The creek, located underneath the bridge, recently experienced increased flow and erosion of soil around supporting piers. According to Park Ranger Tim Haller, the BMNFWR team attempted multiple solutions to combat this problem, but experienced limited success.
Haller began searching for assistance from engineers and was advised to contact John Bowders, the William A. Davidson professor in civil and environmental engineering who recruited students last summer to pursue the project for credit as undergraduate research.
Adam Frankenberg, a civil engineering senior, was one of the student design coordinators.
“It provided some hands-on experience in both geotechnical and project management and a chance to work with people outside of the University. This is what I am interested in as a career,” Frankenberg said of the opportunity to work with BMNFWR.
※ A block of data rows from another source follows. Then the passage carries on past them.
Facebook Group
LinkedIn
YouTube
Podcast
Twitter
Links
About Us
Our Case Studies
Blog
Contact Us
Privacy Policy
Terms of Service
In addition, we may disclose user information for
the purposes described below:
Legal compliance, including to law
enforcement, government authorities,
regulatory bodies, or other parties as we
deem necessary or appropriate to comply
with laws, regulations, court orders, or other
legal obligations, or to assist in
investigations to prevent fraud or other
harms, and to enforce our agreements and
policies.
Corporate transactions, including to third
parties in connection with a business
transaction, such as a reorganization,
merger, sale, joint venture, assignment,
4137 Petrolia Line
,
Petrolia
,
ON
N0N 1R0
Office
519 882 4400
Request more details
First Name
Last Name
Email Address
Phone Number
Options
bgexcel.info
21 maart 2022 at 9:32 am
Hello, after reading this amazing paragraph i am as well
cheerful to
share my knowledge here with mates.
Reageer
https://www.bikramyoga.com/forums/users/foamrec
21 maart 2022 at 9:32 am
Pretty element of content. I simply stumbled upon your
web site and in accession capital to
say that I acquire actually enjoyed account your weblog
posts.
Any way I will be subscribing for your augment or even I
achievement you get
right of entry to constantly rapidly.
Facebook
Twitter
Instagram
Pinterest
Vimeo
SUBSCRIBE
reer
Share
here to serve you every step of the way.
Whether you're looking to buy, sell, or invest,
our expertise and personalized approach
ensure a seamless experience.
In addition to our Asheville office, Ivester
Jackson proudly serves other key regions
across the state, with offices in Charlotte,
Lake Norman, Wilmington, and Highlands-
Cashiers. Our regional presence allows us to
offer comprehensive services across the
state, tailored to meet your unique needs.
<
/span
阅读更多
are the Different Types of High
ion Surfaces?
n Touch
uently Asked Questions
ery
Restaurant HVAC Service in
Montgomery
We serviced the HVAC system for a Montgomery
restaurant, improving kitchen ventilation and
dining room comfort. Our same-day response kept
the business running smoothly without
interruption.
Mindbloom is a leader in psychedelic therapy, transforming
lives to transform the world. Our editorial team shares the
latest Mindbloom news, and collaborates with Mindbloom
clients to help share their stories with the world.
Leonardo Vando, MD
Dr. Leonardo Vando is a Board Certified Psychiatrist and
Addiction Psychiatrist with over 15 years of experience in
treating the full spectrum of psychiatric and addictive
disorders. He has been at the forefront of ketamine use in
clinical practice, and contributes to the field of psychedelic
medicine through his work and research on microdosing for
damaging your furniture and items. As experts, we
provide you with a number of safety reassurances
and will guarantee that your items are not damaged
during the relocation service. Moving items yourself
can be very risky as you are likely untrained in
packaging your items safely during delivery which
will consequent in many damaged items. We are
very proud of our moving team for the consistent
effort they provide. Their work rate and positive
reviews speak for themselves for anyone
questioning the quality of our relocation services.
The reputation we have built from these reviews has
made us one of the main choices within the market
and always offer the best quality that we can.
Frankenberg and Bowders began by performing preliminary surveys of the water shed and the amount of sediment. Then Frankenberg developed a plan to use geotextile material and line the creek with ditch rock. In addition to this, they built a two-foot high weir to catch sediment and build the foundation of soil lost around the piers.
After a few cancelled work-day attempts due to inclement weather, seven civil engineering students joined four refuge staff members on March 5 to move the 40 tons of ditch rock by hand — a work effort lasting about eight hours. Junior Cody Wissman also was appreciated the opportunity to work on the project.
“It was fun to see how using your education can apply. You see how what you learn in the classroom works in the real world,” Wissman said.
Members of the refuge reciprocated the students’ appreciation.
“Fish and Wildlife Service doesn’t have a huge budget. We operate on whatever we can get and we weren’t’ prepared to pay for an engineering firm to save the bridge. The students did a great job,” Haller said.
The BMNFWR provided the necessary supplies to assist the students in their design ideas.
“This was the first time we worked with College of Engineering students and we were really impressed. All the volunteers were ambitious, hard workers with positive attitudes and great work ethic. We hope to tap into them again for future assistance,” Haller said.
Bowders is currently working with students to develop erosion control features for a private company and plans to pilot those projects at the Jameson Refuge to further stabilize the site.